Not every patient who has a lumpectomy or a mastectomy also receives chemotherapy. How do oncologists decide that?
Well, you decide it on the basis of what the probabilities are that the cancer will come back, that the cancer has spread. What are the factors that we pay attention to? Well, the size of the cancer is very important. Tumors that are very small (less than one centimetre, less than half an inch in diameter) generally have a good prognosis. Tumors that are larger than one centimetre, particularly if they are larger than 2 centimeters, over an inch, are more serious. Tumors that have cells that look very wild — what we call poorly differentiated cells— a much higher chance to grow back. Tumors that penetrate into nearby small lymphatic or vascular channels tend to behave worse, and the presence of an abundance of certain genetic markers indicates that the cancer is more aggressive.
We know that cancers in young women tend to be more aggressive and they tend to come back more, and we know that we have to be more proactive and more aggressive in the treatment of younger patients. The so-called estrogen receptor and progesterone receptor, which have to do with the presence of compounds on the cell surface that indicate that the cells are sensitive to the female hormone estrogen also influence our course of therapy. The ones that have the receptors tend to have a slightly better prognosis.
So we put all of that information together and we try to come up with what is the probability of a cancer growing back in the future and recurring. Based on that probability we then decide whether chemotherapy is necessary.
So it might be necessary for someone who has a negative lymph node biopsy?
Oh, absolutely. Initially we used to apply chemotherapy when the risk of recurrence of the cancer was very high, so that we would use chemotherapy for patients who had a lump in the breast and had lymph glands under their arm that were involved. Under those circumstances the probability that the cancer will grow back with surgery alone is over 50 percent and chemotherapy reduces that risk fairly substantially.
As we were able to use drugs with a little better toxicity profile and as we were able to manage the side effects of chemotherapy better we started using chemotherapy in patients who have just a primary lump but no other invasion of lymph nodes or any other sign of spread. We now do so because by studying these patients we've learned that chemotherapy also improves the cure rate in those patients who have a lump in the breast without invasion of the lymph nodes.
Are there many patients at this stage receiving chemotherapy who shouldn't be receiving chemotherapy or for whom chemotherapy has no effect?
One of the factors that women use to try to decide whether to have chemotherapy or not for early breast cancer is determining what exactly will be the improvement. How can you quantify that improvement? My experience and some published reports indicate that if you ask women, you'll find that if the improvement in the chance of having the cancer come back exceeds 3 to 5 percent they will take it.
Now what do we mean by 3 to 5 percent? Well, if you take a hundred women with breast cancer and if the probability that the cancer will come back for each of those women is, let's say, 15 percent, and if you can lower that probability from 15 percent to 10 percent with chemotherapy, women will decide to take it. What does that mean? Well, it means that you're going to have to treat a hundred women to help five.
Do you find that's a great shame?
As a medical oncologist I see patients who have cancer and who need treatment, and my job is to provide everything that I have available to reduce the odds that that person is going to die of cancer.
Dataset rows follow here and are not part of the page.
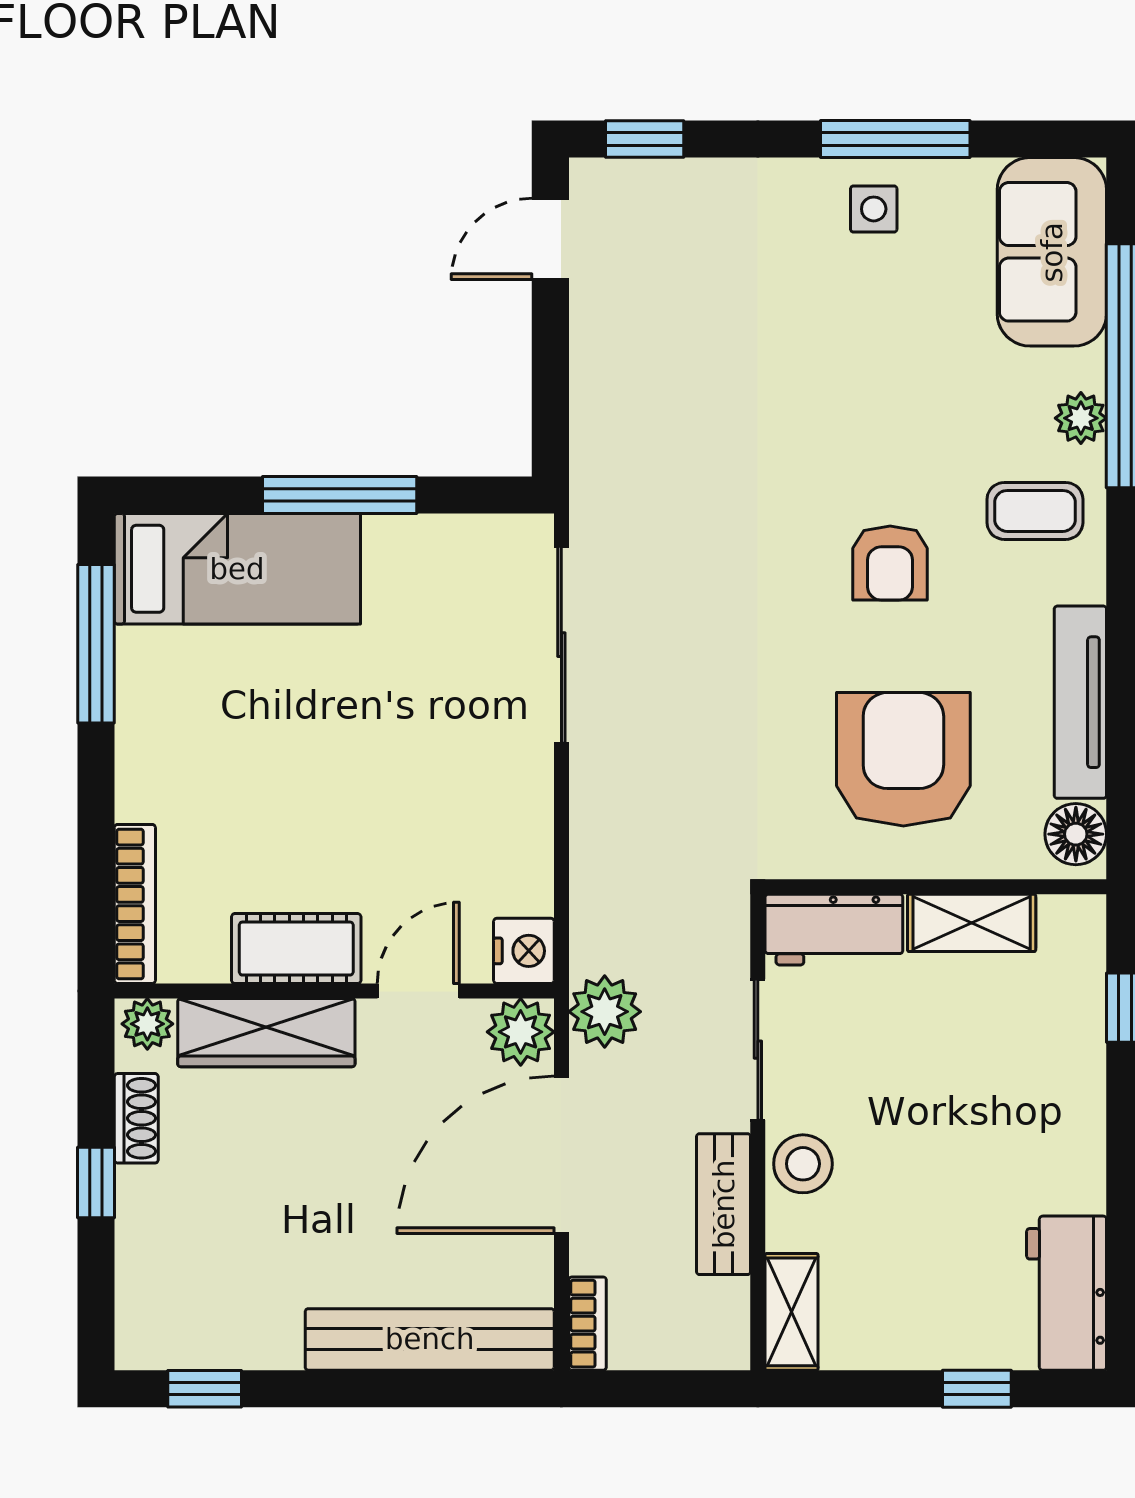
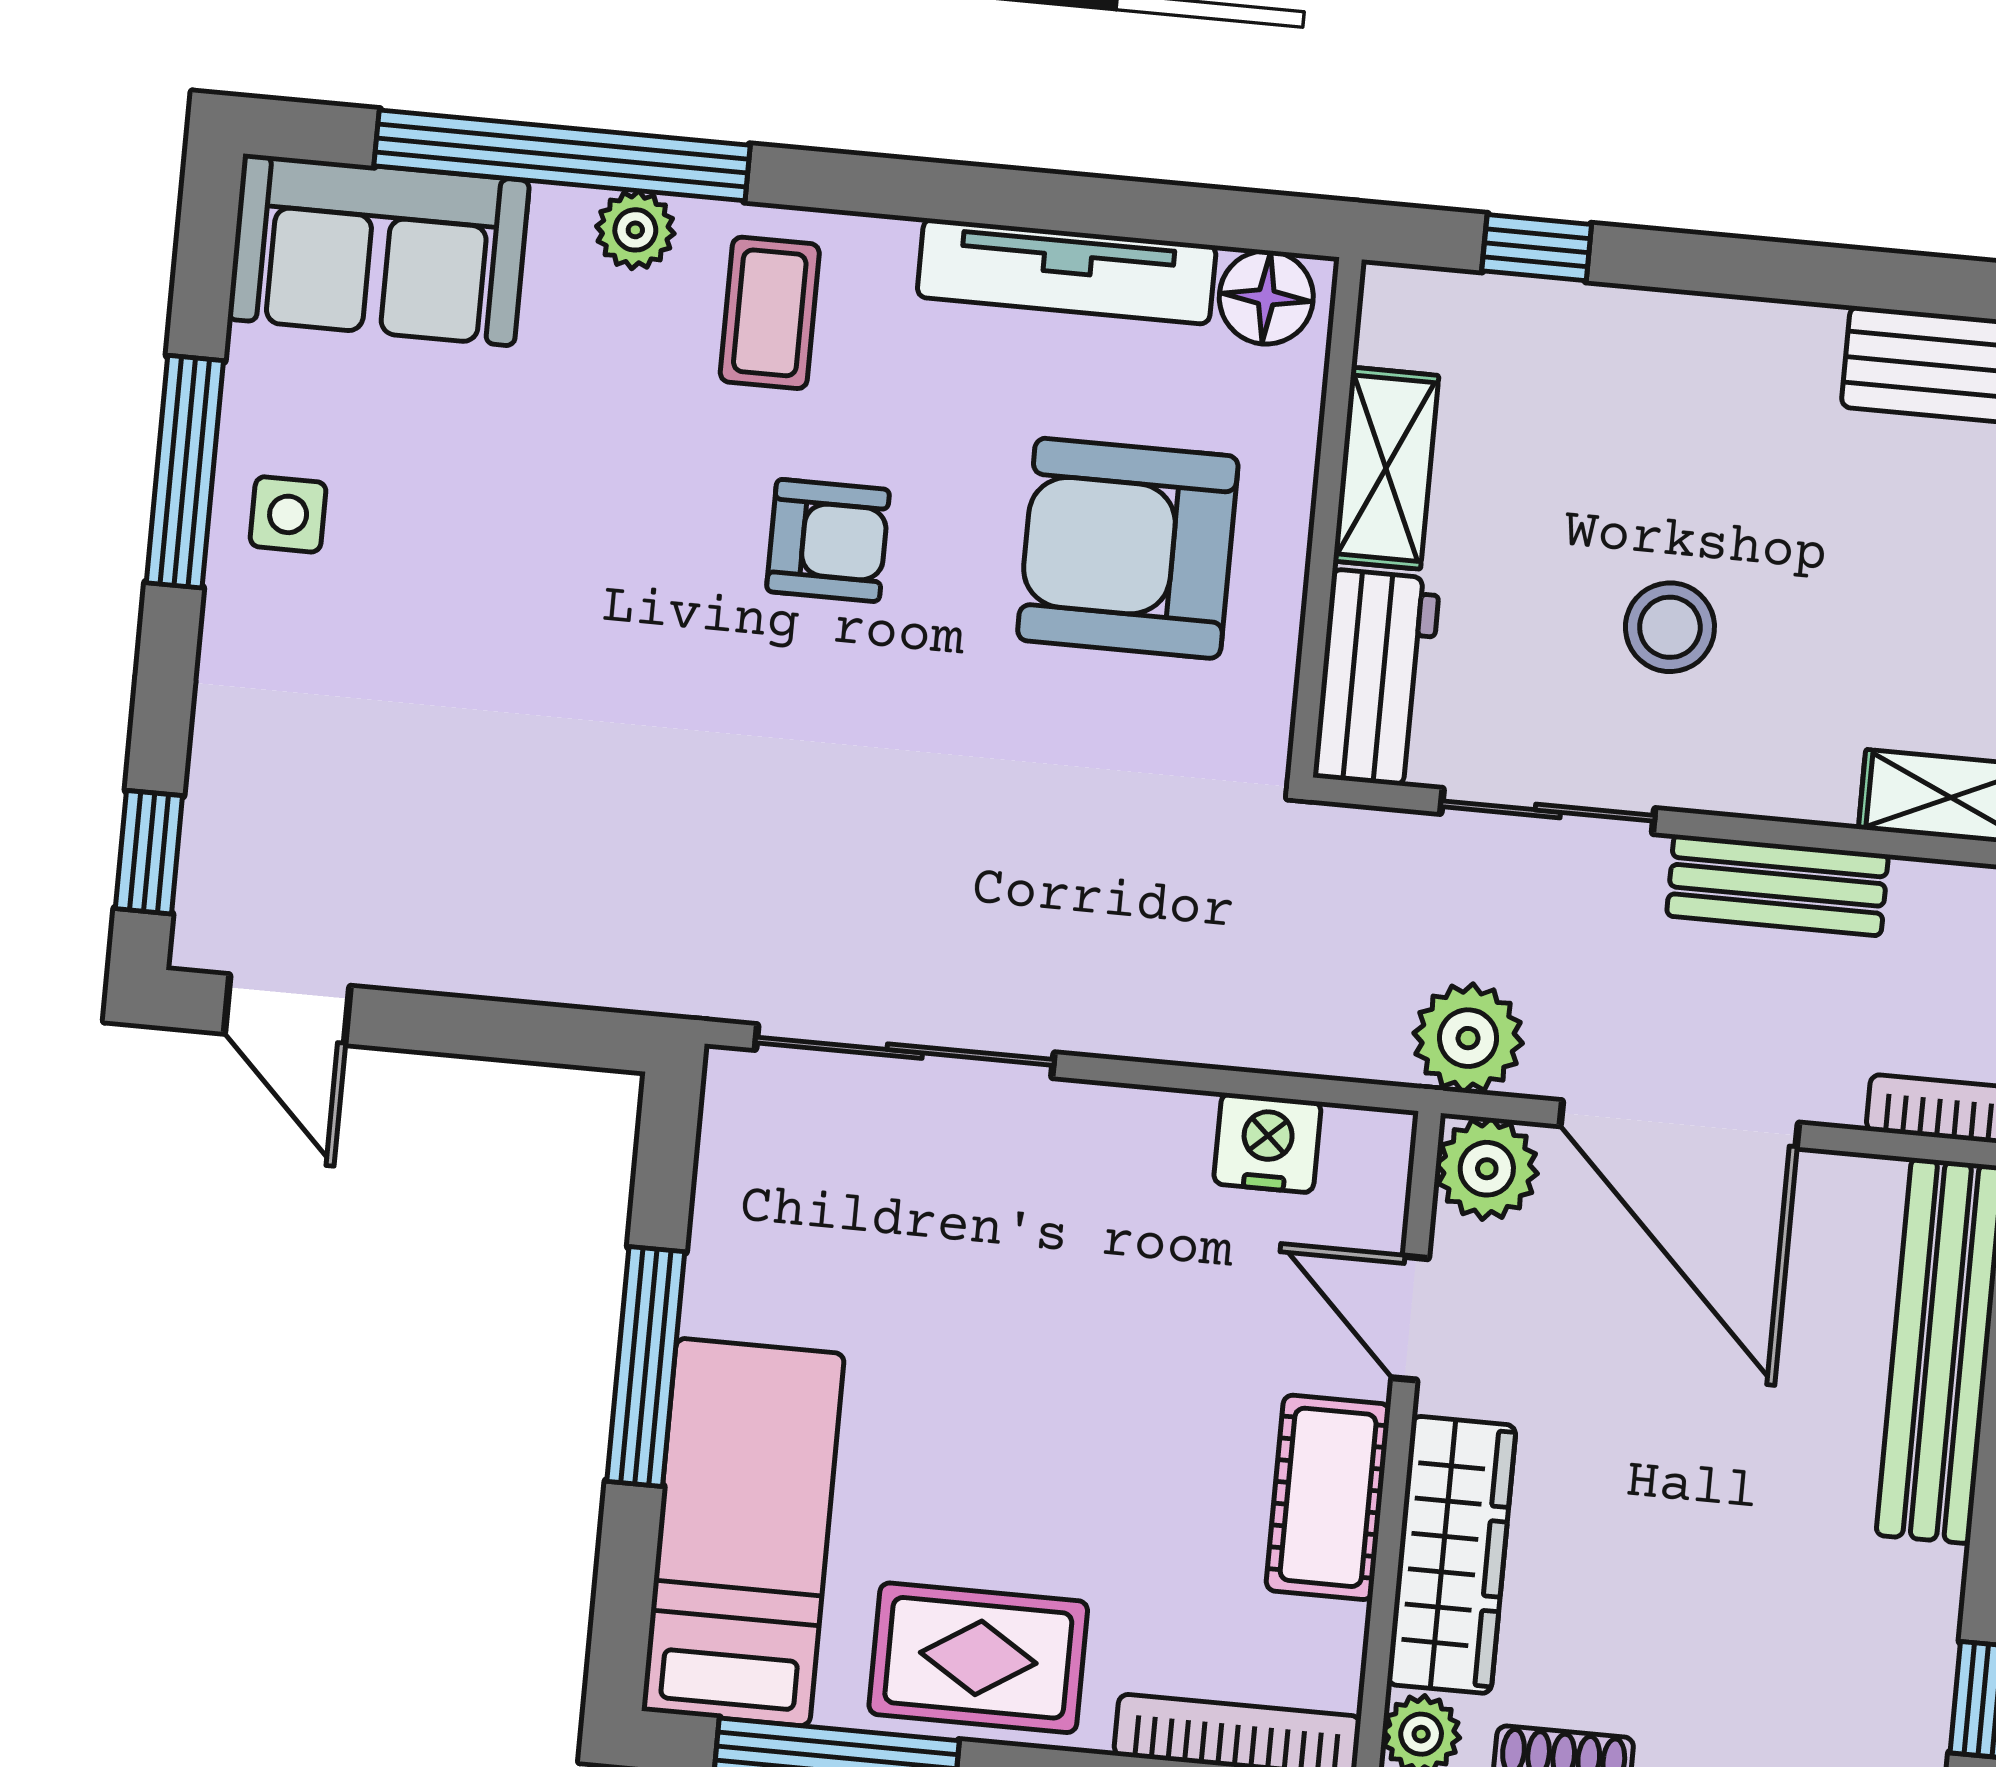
rug: (170, 730) -> (978, 1658), added
nightstand: (524, 951) -> (1267, 1143), moved
stool: (803, 1164) -> (1670, 627), moved

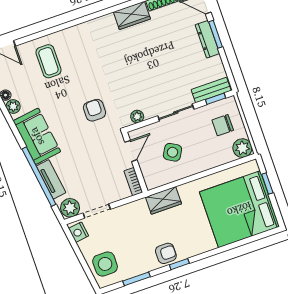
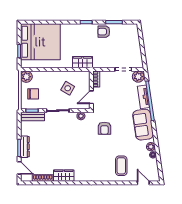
nightstand: (79, 232) -> (138, 61), removed
armchair: (166, 253) -> (104, 32), moved
side table: (105, 264) -> (129, 37), removed

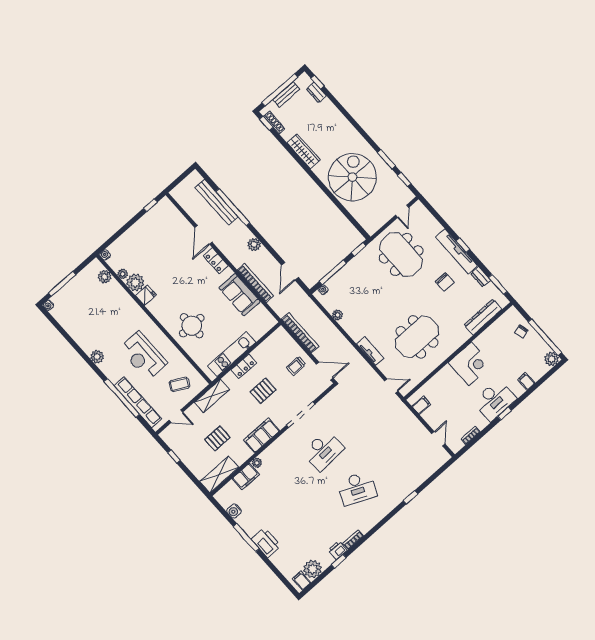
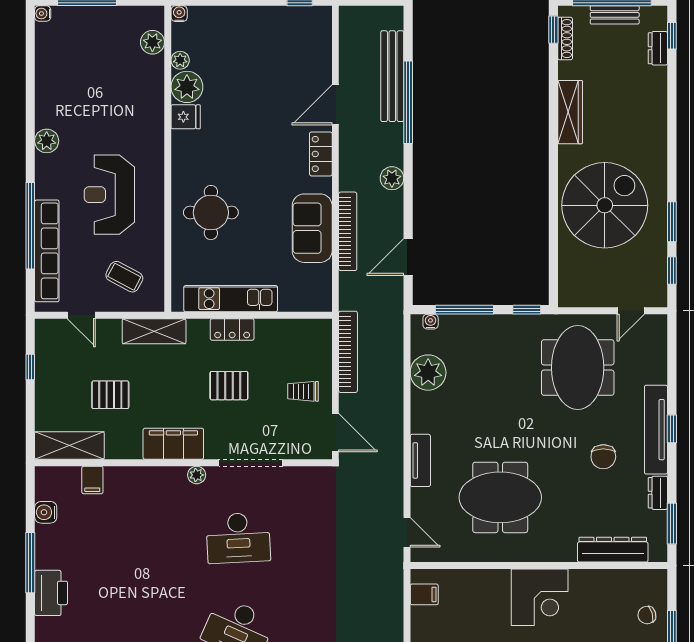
plant: (337, 315) -> (428, 373), width x1.87, depth x1.87
plant: (257, 463) -> (197, 475), moved
filing cabinet: (246, 477) -> (92, 480), width x0.50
My job is to make sure that the person understands what the options are, and that we use those options wisely so that we improve the cure rate and maintain the quality of life and the function of that person.
When you're facing somebody with primary breast cancer, perhaps with a small lump in the breast and no lymph node involvement, you can say, well, the probability that this person will be cured with surgery alone without chemotherapy is 70 percent, and the probability is about 30 percent that this cancer will come back.
We have treatments such as chemotherapy that will improve that chance of recurrence from 30 percent down to 20 percent. We have no way of telling whether that particular person is the person who will benefit from it, so my question to that woman is "there are two buses leaving town. The women in one bus are going to have a 20 percent chance of recurrence and the women in the other bus are going to have a 30 percent chance of recurrence. Which bus do you want to take?"
So the issue is not as much about the fact that how non-specific and how toxic it is. The issue is what I face every day: this is what we have today, this is the best we can do today. I'm sure we'll be doing much better in ten years, but this is what we have to do now and that's my job: to help women make a decision as to what's the best choice today.